A United States congressional committee has temporarily blocked military aid to Lebanon out of fears Hizbollah militants could use it to attack Israel.
The House Foreign Affairs Committee suspended a military package worth more than £60 million (£100 million) which was due to go to the Lebanese Armed Forces.
Howard Berman, the Californian congressman who chairs the committee, announced that the funding would be suspended on August 2 and called on President Obama to look into Hizbollah’s influence on the Lebanese army.
The following day, Lebanese soldiers fired on Israeli troops carrying out routine maintenance work near the border, leading to four deaths.

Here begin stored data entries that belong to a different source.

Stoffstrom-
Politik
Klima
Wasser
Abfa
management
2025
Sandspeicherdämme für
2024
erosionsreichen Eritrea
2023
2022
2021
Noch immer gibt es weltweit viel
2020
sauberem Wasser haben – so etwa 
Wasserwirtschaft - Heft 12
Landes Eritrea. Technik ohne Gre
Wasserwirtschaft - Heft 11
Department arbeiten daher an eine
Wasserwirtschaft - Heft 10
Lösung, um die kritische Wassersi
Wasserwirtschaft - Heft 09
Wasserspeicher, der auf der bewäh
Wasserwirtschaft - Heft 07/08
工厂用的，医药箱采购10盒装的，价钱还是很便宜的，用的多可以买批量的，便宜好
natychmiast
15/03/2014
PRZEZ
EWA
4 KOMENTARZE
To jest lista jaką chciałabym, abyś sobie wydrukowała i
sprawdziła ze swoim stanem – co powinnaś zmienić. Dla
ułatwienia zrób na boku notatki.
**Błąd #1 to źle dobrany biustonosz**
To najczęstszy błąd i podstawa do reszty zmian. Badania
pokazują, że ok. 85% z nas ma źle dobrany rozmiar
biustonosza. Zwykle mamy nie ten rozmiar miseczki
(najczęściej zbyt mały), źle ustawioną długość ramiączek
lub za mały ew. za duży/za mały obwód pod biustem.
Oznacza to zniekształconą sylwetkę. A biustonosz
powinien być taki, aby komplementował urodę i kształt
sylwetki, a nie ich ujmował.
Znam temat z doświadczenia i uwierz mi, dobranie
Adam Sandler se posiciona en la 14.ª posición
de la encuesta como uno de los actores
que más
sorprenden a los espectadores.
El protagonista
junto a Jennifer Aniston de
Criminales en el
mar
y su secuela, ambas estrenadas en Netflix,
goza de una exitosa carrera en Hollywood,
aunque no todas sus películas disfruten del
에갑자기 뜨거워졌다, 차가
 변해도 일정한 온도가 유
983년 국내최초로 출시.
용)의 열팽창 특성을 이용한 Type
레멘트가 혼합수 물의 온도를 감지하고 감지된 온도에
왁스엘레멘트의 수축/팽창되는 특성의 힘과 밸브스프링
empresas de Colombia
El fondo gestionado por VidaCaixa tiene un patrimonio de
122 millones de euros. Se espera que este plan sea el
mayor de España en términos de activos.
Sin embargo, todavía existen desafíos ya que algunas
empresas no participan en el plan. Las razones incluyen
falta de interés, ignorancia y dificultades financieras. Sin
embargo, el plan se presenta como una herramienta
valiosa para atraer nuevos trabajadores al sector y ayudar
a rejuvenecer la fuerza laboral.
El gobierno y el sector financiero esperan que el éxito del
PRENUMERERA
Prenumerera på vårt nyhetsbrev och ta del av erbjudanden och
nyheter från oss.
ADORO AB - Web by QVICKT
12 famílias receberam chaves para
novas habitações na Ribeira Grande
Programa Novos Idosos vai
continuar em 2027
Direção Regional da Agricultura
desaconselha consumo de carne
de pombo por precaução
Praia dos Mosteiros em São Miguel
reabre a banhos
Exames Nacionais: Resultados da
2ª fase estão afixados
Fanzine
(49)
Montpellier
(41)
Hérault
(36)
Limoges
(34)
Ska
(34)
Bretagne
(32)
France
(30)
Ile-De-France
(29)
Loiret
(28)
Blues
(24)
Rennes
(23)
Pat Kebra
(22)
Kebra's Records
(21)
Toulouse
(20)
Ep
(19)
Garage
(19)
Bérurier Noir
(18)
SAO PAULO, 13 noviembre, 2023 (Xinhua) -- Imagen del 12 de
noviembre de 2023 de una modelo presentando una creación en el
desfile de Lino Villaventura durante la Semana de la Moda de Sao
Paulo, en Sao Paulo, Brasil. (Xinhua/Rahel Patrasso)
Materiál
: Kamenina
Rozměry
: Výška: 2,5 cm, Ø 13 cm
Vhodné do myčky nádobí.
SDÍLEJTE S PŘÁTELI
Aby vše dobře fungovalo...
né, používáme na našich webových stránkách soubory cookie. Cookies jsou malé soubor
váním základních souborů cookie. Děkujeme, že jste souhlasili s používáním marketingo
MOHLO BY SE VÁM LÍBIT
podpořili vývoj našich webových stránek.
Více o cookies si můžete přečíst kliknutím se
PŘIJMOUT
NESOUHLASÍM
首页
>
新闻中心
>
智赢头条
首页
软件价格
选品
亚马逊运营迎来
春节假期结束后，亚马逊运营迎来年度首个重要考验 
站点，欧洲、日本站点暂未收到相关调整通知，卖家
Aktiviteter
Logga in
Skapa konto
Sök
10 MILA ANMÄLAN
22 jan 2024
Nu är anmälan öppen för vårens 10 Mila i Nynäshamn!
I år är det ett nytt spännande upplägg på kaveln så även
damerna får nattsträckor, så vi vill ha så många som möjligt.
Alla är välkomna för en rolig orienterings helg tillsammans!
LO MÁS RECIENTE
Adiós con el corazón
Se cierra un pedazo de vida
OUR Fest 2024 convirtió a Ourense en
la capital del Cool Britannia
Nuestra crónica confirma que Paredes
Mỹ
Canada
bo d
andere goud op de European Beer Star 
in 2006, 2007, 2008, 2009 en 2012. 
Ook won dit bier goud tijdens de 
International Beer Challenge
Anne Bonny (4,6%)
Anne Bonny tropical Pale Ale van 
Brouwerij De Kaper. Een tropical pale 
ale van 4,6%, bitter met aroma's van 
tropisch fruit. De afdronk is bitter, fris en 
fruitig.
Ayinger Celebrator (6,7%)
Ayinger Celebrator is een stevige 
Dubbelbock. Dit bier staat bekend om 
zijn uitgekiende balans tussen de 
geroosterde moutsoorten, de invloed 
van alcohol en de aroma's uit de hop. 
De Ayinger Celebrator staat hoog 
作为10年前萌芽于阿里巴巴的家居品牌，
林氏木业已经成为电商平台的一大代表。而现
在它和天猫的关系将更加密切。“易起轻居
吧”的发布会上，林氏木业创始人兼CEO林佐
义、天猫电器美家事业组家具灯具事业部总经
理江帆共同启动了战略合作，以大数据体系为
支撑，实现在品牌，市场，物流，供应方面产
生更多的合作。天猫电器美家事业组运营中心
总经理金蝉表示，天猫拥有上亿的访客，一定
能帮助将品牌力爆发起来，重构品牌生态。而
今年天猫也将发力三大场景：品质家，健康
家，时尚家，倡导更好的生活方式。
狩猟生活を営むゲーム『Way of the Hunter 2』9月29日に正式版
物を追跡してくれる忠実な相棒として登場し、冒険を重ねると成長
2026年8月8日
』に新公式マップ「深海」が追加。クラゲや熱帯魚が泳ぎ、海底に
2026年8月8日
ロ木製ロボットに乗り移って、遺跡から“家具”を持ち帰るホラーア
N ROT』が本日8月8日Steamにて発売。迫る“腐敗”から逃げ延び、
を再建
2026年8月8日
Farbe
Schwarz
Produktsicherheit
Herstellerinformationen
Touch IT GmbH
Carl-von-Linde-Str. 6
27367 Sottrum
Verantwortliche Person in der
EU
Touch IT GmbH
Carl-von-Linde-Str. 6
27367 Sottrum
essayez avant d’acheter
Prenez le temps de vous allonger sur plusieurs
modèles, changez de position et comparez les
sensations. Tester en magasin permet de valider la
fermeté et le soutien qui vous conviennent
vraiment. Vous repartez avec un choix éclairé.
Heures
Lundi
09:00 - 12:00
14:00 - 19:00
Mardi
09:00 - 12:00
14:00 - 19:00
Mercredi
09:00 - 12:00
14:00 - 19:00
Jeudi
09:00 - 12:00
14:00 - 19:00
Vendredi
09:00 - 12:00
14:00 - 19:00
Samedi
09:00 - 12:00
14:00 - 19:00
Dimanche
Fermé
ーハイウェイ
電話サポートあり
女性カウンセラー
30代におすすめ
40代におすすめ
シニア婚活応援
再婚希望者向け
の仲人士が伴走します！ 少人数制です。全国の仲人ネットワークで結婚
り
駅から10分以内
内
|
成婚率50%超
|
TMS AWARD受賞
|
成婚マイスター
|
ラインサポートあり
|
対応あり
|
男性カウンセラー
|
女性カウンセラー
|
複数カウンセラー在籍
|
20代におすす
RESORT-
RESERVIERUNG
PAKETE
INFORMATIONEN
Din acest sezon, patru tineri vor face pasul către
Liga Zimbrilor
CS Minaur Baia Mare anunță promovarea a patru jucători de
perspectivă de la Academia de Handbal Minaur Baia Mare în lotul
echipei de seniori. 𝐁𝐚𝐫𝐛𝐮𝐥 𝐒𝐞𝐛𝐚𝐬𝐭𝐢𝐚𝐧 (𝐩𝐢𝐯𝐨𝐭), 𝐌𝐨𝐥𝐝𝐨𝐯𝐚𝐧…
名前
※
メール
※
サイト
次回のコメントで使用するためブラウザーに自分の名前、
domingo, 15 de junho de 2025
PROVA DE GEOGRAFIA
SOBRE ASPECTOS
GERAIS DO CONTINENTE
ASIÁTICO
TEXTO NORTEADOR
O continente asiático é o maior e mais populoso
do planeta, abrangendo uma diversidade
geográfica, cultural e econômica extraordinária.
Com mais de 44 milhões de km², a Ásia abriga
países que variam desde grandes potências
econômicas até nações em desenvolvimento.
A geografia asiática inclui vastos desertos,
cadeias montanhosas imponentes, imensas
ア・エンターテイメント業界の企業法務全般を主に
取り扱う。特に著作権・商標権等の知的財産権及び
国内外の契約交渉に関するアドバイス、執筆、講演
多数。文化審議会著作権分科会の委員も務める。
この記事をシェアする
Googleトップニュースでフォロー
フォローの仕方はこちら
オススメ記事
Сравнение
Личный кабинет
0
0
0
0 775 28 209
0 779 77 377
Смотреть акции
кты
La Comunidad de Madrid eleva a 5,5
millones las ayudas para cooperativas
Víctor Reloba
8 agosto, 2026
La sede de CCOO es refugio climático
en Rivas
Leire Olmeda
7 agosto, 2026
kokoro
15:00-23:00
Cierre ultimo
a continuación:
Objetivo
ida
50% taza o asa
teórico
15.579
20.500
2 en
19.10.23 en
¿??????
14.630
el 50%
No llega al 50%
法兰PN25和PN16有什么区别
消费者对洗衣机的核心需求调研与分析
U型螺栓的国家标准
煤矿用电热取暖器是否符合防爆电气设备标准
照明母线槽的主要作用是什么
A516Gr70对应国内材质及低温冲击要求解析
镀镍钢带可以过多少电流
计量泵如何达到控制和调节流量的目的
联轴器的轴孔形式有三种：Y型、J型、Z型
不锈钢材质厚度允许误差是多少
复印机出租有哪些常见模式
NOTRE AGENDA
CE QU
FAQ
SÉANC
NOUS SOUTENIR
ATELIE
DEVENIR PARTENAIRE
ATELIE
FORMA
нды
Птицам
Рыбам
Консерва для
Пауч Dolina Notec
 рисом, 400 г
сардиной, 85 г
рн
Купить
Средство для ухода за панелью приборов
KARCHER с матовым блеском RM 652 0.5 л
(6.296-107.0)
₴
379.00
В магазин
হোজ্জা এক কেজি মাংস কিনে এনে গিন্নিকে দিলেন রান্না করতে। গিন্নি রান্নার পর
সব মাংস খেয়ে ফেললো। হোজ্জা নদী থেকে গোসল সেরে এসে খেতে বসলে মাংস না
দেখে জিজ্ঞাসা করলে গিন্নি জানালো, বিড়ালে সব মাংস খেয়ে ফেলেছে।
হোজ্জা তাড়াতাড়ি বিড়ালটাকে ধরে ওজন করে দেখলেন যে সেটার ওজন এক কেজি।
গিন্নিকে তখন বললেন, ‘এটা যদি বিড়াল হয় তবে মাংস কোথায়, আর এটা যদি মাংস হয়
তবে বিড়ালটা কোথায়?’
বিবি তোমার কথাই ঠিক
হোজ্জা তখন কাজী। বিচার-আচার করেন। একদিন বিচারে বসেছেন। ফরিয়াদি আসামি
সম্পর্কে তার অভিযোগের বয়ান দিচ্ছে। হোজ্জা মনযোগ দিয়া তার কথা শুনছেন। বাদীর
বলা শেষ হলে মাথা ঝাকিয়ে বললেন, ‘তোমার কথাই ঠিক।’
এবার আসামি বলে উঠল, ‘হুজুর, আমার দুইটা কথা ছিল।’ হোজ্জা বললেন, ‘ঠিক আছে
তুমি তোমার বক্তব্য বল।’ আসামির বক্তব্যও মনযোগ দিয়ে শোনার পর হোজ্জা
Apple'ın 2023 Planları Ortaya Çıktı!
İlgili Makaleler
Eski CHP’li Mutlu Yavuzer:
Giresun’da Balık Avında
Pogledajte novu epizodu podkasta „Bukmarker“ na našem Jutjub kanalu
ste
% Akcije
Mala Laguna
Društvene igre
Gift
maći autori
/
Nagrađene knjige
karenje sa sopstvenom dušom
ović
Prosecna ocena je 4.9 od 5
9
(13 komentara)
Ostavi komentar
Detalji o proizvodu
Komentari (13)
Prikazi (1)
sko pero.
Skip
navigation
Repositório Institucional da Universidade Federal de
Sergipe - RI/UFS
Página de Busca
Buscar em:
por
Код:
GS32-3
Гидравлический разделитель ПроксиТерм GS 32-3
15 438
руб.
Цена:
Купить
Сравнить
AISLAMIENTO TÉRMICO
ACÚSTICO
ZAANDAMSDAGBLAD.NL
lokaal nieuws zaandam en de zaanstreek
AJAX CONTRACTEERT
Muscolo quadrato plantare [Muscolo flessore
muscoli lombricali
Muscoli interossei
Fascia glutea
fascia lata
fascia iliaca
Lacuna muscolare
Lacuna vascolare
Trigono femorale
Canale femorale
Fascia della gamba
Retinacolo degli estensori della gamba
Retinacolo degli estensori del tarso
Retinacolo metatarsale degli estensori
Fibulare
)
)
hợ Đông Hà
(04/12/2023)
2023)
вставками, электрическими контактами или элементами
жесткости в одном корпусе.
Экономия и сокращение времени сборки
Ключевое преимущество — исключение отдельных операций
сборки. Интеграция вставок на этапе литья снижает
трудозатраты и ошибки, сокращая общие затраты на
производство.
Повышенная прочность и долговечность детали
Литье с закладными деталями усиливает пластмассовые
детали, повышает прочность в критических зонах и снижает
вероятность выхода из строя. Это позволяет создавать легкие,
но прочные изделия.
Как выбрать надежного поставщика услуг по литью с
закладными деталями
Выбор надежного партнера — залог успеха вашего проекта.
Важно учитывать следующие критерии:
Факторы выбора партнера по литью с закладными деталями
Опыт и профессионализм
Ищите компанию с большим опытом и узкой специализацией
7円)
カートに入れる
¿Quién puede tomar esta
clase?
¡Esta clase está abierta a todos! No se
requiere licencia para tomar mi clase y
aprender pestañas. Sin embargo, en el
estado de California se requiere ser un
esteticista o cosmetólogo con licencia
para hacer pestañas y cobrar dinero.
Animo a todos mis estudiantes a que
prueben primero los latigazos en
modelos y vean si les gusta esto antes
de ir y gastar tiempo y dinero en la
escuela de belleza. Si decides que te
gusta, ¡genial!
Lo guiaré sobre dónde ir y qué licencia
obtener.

Although Hizbollah was not thought to be behind the attack Mr Berman has now said: "Until we know more about this incident and the nature of Hezbollah influence on the LAF and can assure that the LAF is a responsible actor, I cannot in good conscience allow the United States to continue sending weapons to Lebanon.”
However a state department spokesman said it was in America’s interest to have “an extensive military cooperation program with Lebanon”.
It comes as Hizbollah’s leader Sheik Hassan Nasrallah claimed to have evidence implicating Israel in the 2005 murder of the then Lebanese Prime Minister, Rafik Hariri.
An Israeli official said: “"The international community, the Arab world, and most importantly, the people of Lebanon all know that these accusations are simply ridiculous.”
A Netherlands-based tribunal is investigating Hariri's assassination and Hizbollah militants are widely expected to be indicted in the case.